One of four Emmy-nominated Serengeti cinematographers, Richard Jones’s goal of photographing the docuseries was to assimilate his camera into the lives of the animals; to feel what they were feeling. “We tried to get into their heads and make it into drama,” said Jones. “We needed to get up close and personal a lot more than the traditional wildlife films, with a long lens with a bit of distance between yourself and the animals. Right from the beginning, we spent time getting the animals used to us, getting closer and closer to them.”

Using remote cameras, Jones and his cohorts would deploy their gear and wait for the animals to approach their photographic devices. “We had to be very careful as filmmakers,” Jones explained, noting that he implemented a variety of stabilization techniques, moving cameras, and cameras mounted near ground level, attached to vehicles. “You want that shot, but the animal might get frightened. You have to work with what they give you; that was challenging at times. You have to work around the position of the sun in relation to the animal.”
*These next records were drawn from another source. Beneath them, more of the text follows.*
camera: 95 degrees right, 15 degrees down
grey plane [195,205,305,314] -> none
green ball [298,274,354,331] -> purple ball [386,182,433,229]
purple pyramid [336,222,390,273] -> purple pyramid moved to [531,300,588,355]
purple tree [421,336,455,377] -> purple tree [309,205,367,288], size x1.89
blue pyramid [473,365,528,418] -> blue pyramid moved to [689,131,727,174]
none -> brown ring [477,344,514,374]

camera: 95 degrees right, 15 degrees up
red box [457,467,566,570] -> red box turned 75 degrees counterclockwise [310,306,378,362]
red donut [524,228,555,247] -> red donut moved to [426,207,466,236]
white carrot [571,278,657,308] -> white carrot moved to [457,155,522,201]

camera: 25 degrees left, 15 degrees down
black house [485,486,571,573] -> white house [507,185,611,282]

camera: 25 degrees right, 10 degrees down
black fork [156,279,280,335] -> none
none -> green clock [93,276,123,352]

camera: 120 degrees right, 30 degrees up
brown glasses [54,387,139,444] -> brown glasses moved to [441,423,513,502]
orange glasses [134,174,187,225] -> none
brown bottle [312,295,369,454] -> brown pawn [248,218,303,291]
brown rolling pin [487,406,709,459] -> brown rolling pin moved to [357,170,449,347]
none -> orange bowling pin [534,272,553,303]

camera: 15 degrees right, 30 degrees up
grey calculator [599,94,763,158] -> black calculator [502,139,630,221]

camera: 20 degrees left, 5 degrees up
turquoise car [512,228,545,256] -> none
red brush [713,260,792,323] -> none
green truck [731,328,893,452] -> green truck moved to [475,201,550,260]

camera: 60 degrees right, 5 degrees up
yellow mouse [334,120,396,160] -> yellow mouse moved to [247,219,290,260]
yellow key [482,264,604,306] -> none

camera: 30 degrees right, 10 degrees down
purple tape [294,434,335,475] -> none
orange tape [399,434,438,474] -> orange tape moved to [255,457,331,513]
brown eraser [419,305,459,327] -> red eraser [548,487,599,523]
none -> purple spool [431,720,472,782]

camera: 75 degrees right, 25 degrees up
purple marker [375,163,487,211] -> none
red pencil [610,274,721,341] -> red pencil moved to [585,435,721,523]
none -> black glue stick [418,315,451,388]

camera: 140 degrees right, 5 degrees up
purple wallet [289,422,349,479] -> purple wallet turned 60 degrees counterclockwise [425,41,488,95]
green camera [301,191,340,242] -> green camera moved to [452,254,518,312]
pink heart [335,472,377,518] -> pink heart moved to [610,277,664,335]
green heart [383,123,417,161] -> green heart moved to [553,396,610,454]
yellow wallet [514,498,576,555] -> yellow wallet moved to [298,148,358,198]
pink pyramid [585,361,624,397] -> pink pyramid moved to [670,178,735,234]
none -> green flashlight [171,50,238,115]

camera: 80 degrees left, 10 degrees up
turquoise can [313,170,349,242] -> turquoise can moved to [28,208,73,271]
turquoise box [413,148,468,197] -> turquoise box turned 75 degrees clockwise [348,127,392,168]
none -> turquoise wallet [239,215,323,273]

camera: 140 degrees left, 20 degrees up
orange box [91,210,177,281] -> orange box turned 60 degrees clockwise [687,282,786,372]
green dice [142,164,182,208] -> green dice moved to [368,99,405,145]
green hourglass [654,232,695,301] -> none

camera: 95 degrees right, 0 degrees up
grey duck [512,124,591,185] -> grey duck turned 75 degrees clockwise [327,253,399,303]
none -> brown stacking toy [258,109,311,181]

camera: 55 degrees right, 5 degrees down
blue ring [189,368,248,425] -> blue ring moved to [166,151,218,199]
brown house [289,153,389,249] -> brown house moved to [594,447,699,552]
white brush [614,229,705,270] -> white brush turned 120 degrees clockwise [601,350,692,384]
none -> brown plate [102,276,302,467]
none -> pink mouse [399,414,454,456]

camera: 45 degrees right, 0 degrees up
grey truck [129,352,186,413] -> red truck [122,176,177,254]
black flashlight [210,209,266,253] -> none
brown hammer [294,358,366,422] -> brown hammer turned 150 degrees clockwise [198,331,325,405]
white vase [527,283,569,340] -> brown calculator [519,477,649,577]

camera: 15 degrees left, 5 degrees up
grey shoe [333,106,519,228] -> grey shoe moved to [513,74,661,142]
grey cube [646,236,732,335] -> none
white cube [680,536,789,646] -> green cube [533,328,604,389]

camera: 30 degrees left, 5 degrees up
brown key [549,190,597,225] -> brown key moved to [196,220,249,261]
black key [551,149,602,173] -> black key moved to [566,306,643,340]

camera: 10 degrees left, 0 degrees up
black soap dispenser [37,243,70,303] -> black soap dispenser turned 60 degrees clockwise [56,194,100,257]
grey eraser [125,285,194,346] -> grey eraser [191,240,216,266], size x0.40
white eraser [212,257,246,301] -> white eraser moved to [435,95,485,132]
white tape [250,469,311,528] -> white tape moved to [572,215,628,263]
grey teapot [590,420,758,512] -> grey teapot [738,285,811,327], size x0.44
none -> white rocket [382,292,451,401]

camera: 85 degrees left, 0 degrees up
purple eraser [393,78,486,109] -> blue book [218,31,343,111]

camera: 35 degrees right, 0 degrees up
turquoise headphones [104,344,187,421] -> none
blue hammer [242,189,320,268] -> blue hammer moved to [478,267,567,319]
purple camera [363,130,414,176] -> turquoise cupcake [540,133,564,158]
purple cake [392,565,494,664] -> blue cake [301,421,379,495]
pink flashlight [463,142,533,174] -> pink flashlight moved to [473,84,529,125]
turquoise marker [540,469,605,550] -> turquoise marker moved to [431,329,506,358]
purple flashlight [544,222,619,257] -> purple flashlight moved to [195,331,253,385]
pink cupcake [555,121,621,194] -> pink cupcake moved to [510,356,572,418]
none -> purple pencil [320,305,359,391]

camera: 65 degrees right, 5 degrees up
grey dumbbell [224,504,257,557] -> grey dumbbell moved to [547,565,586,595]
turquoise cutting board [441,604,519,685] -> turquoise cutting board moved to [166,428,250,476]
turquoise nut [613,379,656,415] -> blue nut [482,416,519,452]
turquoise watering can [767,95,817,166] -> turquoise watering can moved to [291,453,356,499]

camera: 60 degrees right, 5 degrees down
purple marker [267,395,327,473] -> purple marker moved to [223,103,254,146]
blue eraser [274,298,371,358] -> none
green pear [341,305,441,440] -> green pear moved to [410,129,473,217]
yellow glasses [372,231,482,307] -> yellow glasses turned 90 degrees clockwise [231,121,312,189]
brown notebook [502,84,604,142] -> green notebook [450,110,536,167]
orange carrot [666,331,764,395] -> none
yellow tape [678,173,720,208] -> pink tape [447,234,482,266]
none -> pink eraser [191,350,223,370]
Cinematographer Richard Jones
Cinematographer Richard Jones

Shooting digitally, Jones captured Serengeti at 4K of resolution. “We had the RED Digital Dragon-Helium camera down to smaller cameras, POV cameras, and some other remote control cameras,” specified Jones who used Canon, Panasonic LUMIX, and Sony lenses. “We spent a whole month just testing gear and seeing what would work and what wouldn’t work—some systems were not reactive enough. Once we started filming, we were pretty set in equipment. 35mm film wasn’t on the drawing board because of the advent of digital cameras; with digital, you have a much greater ability to run the camera for longer. For wildlife, it’s absolutely necessary.”

At times, Jones utilized gimbal technology, which found him leaning outside of a vehicle, tracking alongside animals, and handholding the camera. “We would be on a wide lens, tracking along beside it,” divulged Jones. “Some lions and cheetahs would walk right next to the car. They got used to us being with them. In a hunting mode, you would have to judge if you were affecting the behavior of predator or prey.”